Hewlett Packard has decided to continue making PCs after all.

In a stunning reversal of its August decision to spin off its PC division, HP will keep its stake in the personal computer business. The hardware giant had announced that it would kill of its smartphone and tablet products and would consider splitting the company in two. This idea was definitively scrapped when HP announced in a press release that it would keep its $40 billion its Personal Systems Group or PSG.

"HP objectively evaluated the strategic, financial and operational impact of spinning off PSG. It's clear after our analysis that keeping PSG within HP is right for customers and partners, right for shareholders, and right for employees," said Meg Whitman, HP president and chief executive officer. "HP is committed to PSG, and together we are stronger."
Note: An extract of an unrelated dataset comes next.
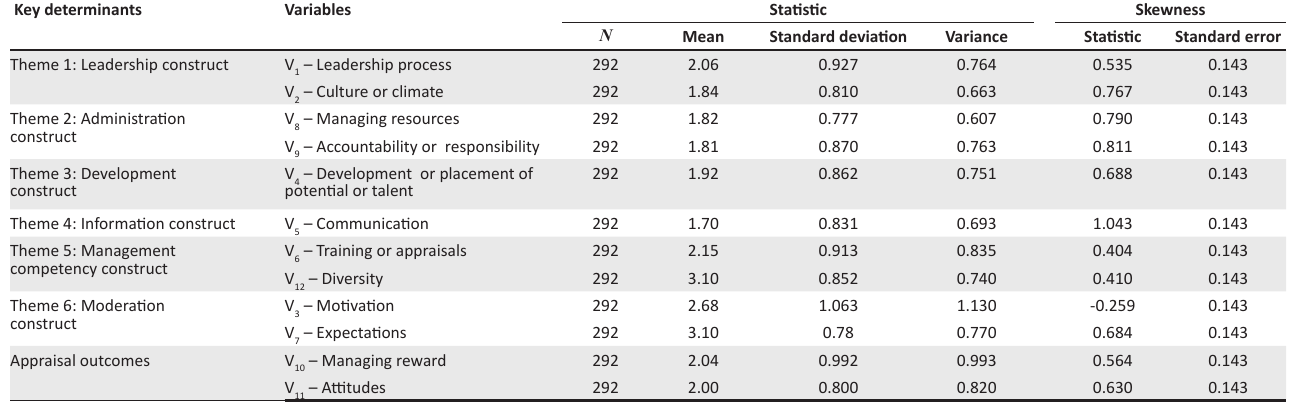
TABLE 6: Descriptive statistics of key determinants of the EPMDS.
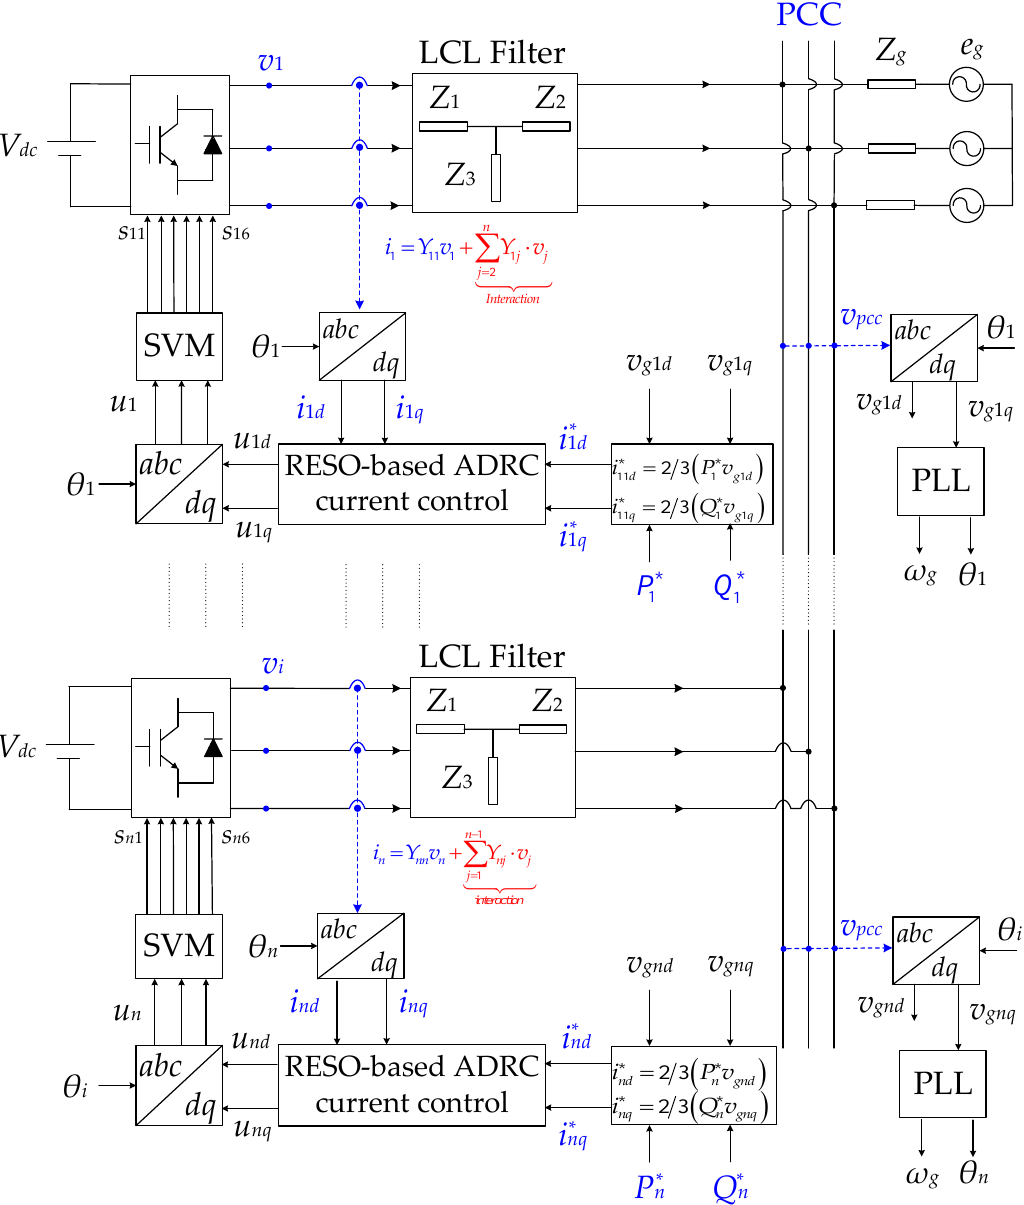
Figure 2. Overall system with the proposed reduced-order extended state observer (RESO)-based active disturbance rejection control (ADRC) current control scheme.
Whitman, a former eBay Inc. president had taken over as CEO of HP in September after HP's executive board removed Leo Apotheker from the position. Whitman had initially supported her predecessor's plan to move HP away from hardware to a focus on "enterprise information management." Apotheker's decision as well as the $10.3 billion deal to buy software company Autonomy Corp and killing off HP's TouchPad tablet just two months after its release had undermined investor confidence in the company. HP's stock plummeted 20% and customers questioned the direction HP was taking.
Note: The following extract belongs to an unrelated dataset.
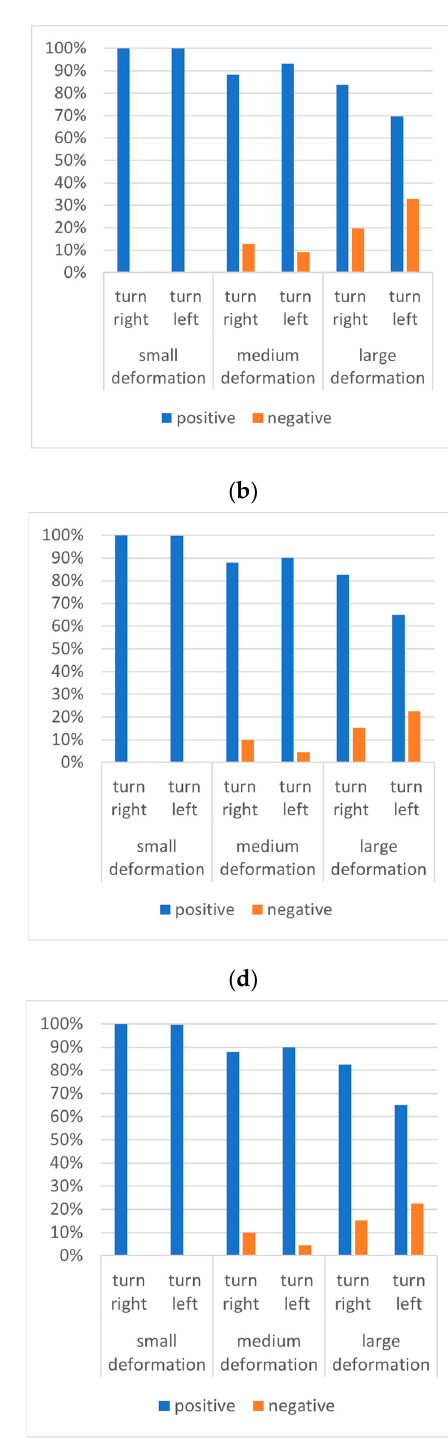
Figure 15. Anaglyphs created by overlaying the right-sided image after transformation onto the left one as a result of selecting a set of 10 matching points (variant W1) rotated to the right. Images of the marker grid: ( a ) Small deformation; ( b ) medium deformation; ( c ) large deformation.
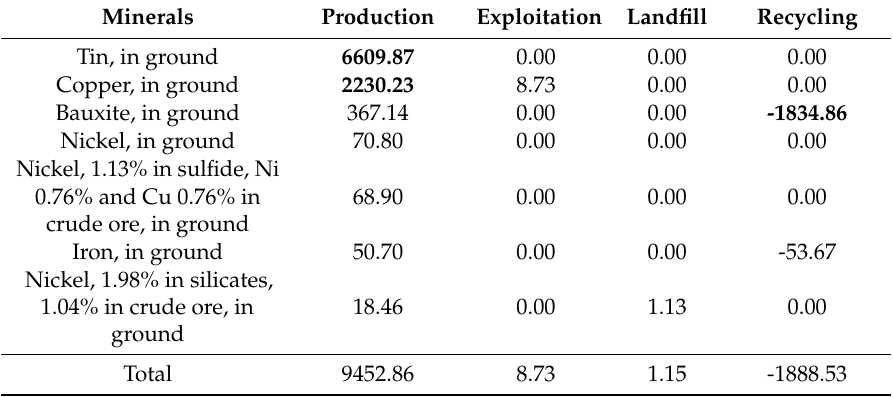
Table 13. Results of grouping and weighting of after-e ff ects of environmental processes related to mineral extraction, occurring in the 1 megawatt photovoltaic power plant [unit: Pt].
This time around, HP executives said the decision not to sell its PC division was after a lengthy analysis that involved Whitman and led by a small group in HP. The report showed that separating the PC business would have cost HP about $1.5 billion according to Hewlett Packard's finance chief, Cathie Lesjak. Setting up the PC division as a separate entity would have cost HP $1 billion a year.
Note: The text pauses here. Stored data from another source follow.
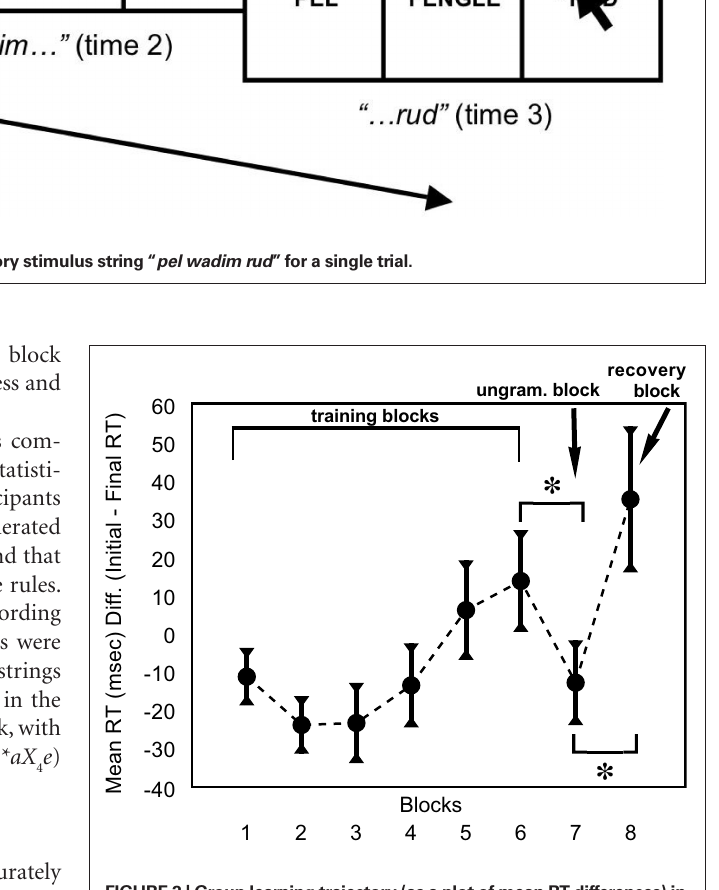
Figure 2 | group learning trajectory (as a plot of mean rT differences) in experiment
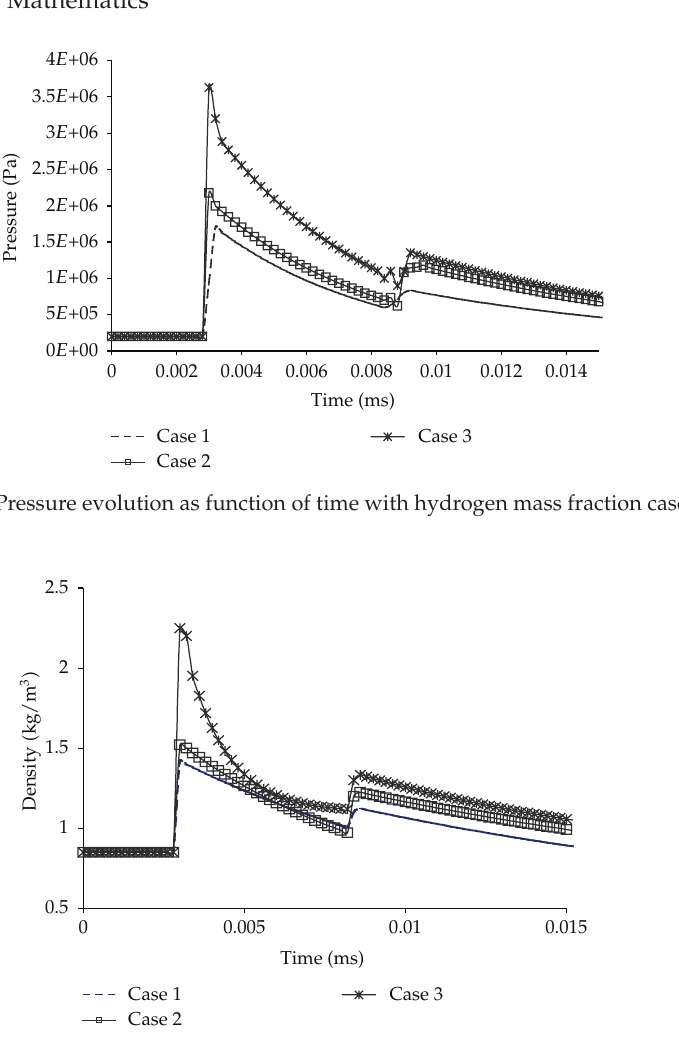
Figure 7: Density evolution for each hydrogen mass fraction in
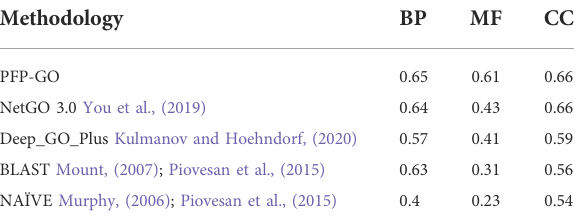
TABLE 6 Performance analysis of PFP-GO with other methods based on Fmax score.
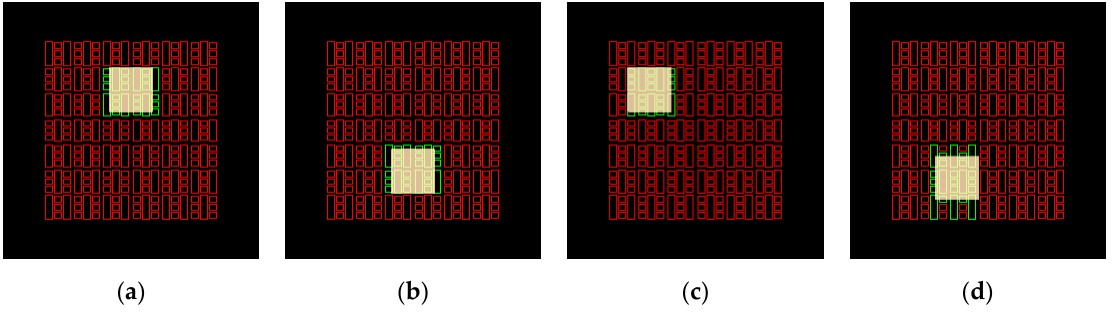
Figure A1. E-pattern omniwheeled cellular conveyor (EOCC) platform prior to the step response study mentioned in Section 2 of this paper, with starting location of ( a ) (128 px, 88 px), ( b ) (128 px, 168 px), ( c ) (82 px, 87 px), and ( d ) (107 px, 173 px).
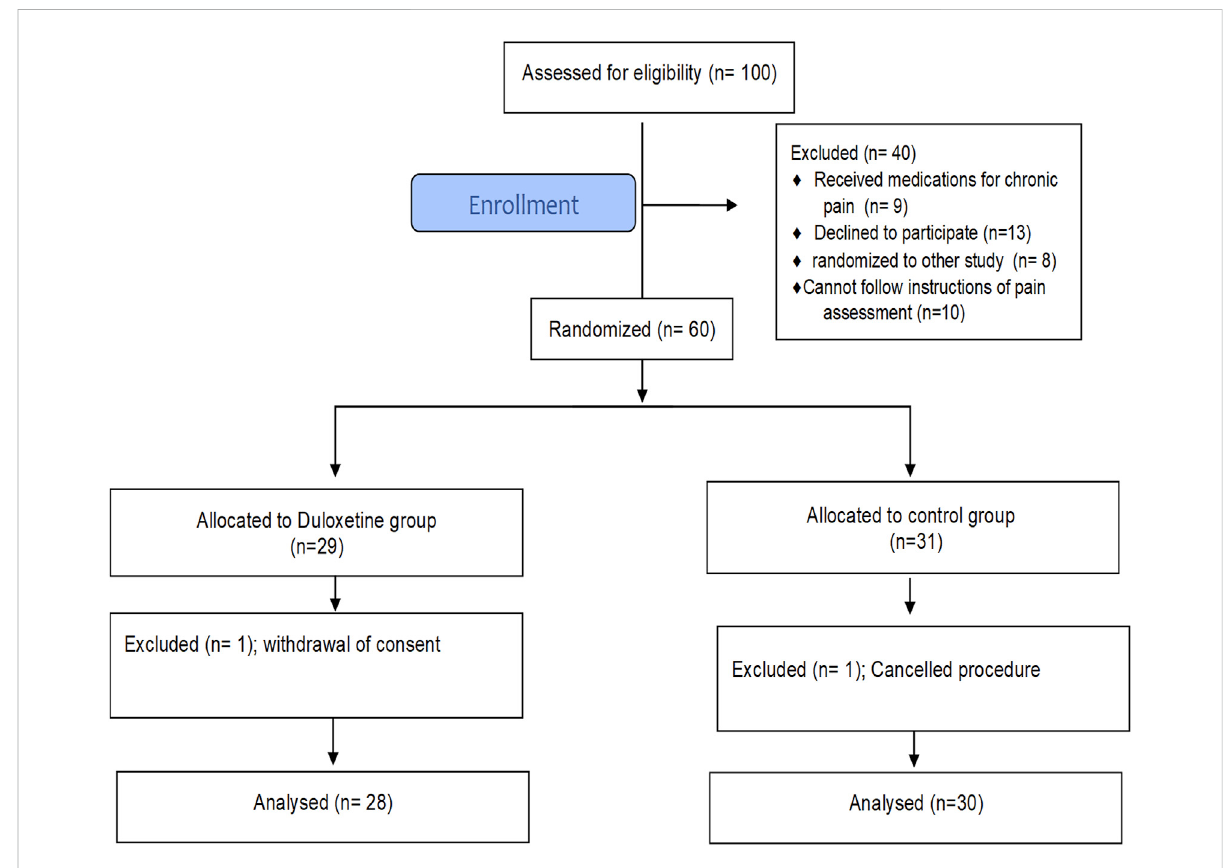
FIGURE 1 CONSORT fl ow diagram showing the fl ow of patients throughout the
"It slowly but surely became very clear that the math just wasn't going to work on this one," Lesjak said.

"If you try to hive a division off, it's really hard because you almost have to recreate the whole thing," Whitman said in the interview. She said she is also re-examining the webOS which HP had decided it would no longer support.

HP is also planning to go back to the tablet market despite the recent debacle with its TouchPad tablet. The company is working with Microsoft to release a tablet with Microsoft's new Windows 8 operating system.

"The market was created by Apple," Whitman said. "That doesn't mean there couldn't be a strong No. 2 player."